THE ISLAND
Un grand film d’action… aux traits politiques prononcés
Michael Bay nous avait habitué à des films d’actions décérébrés, à l’humour fortement masculin (Bad boys), ou au schématisme et patriotisme frisant l’insupportable (Armageddon, Pearl Harbor). Le revoici, sans Jerry Bruckeimer à la production, et avec un film ébouriffant et bourré d’évocations politiques concernant l’esclavage, les camps de concentration, l’aliénation de l’homme et les divertissements de masse.
Car quoi de plus symbolique que cette loterie, qui garde chacun en attente d’un lendemain, forcément meilleur. Sorte de jeu pour détourner les foules des vrais questions, elle permet, comme le travail abrutissant qui est donné aux survivants ou les soirées arrosées, de ne pas se poser les vrais questions : qui sont ceux qui dirigent le système, ou qui fournit ses vêtements que l’on porte ? Balançant au passage quelques mandales au gouvernement Bush, le scénario fait aussi preuve d’un humour plutôt détaché et réfléchi, qui fait souvent mouche.
Si l’installation de la situation et des personnages, fait découvrir un monde qui évoque certains mondes aseptisés vus dans d’autres films (Gattaca, 1984), la forme bascule lorsque les deux héros découvrent la vérité, et s’enfuient. S’en suit une course poursuite comme on en a rarement vu. Sa durée totale, qu’on peut estimer à plus de 45mn, laisse le spectateur haletant et chancelant. Car après le train, le camion, c’est au tour des motos volantes puis d’un logo d’immeuble de se mêler du destin de nos deux fugitifs, tentant de retrouver leurs modèles originaux dans le vrai monde. Michael Bay prouve une nouvelle fois de plus son sens de l’orchestration visuelle, à base d’accidents, crashs, chocs frontaux et vitesse.
Entre crédibilité des réactions humaines, côté commanditaires, prêts à tout pour survivre, comme côté des hommes d’affaires qui gèrent des humains comme des produits, et action à tout craint, le scénario a su tout de même trouver un équilibre, qui tient en haleine un spectateur avide de liberté. La sortie du bunker, en plein désert, avec ses prises de vue d’hélicoptère, comme les changements brusques dans les tons de couleurs, du lumineux au gras cuivrés, puis aux grands paysages ocres, donnent sans conteste le tournis.
On n’a alors plus qu’à s’accrocher aux basques de ce couple d’acteurs prometteurs et séduisants en diable, et à ne pas trop s’attacher à un placement de produit un peu trop visible (quoique malin, avec l’utilisation de la pub Calvin Klein, tournée par la vraie Scarlett Johansson), pour être aspiré par ce tourbillon sensoriel qu’est The Island.
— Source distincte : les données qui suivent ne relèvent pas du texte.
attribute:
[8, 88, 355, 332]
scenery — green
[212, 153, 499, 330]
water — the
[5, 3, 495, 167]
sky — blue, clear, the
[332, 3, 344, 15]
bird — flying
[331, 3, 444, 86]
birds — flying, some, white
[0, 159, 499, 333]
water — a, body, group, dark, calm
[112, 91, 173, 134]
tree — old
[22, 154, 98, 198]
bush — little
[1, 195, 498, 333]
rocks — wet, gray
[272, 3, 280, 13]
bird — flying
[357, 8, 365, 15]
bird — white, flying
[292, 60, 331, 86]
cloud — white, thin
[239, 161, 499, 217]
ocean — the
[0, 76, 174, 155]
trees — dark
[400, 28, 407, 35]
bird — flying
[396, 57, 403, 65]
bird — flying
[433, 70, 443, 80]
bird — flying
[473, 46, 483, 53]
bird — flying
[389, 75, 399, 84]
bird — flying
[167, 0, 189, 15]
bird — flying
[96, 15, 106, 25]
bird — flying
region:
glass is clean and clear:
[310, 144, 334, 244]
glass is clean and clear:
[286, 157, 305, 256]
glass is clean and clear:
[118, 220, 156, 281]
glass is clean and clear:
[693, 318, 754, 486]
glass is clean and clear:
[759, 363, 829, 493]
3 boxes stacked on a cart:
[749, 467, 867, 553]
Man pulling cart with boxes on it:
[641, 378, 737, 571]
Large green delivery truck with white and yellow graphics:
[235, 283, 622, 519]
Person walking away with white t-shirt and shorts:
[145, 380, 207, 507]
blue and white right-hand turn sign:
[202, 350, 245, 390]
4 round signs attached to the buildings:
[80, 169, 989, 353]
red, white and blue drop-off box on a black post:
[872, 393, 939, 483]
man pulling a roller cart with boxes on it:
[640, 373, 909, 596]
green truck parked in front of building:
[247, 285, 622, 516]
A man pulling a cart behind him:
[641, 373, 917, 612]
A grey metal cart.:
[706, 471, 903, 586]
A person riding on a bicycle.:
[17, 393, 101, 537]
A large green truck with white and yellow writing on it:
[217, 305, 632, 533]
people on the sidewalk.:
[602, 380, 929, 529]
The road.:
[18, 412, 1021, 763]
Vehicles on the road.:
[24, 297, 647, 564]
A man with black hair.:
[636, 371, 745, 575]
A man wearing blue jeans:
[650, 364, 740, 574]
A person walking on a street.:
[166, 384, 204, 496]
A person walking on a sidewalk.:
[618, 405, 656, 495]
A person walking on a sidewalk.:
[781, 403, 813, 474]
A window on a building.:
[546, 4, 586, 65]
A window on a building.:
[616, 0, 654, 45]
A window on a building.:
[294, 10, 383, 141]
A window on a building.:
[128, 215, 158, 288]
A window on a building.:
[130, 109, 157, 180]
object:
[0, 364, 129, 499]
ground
Troublés par les parallèles avec la pèche (on crochète les humains pour les capturer), ou les chambres à gaz (on détruit les « produits »), on pourra aussi s’interroger sur des questions de clonage et d’éthique, sujet central du film. Une réussite, dont les pays européens se feront un plaisir de porter aux nues, contrairement au public américain, qui a boudé le film.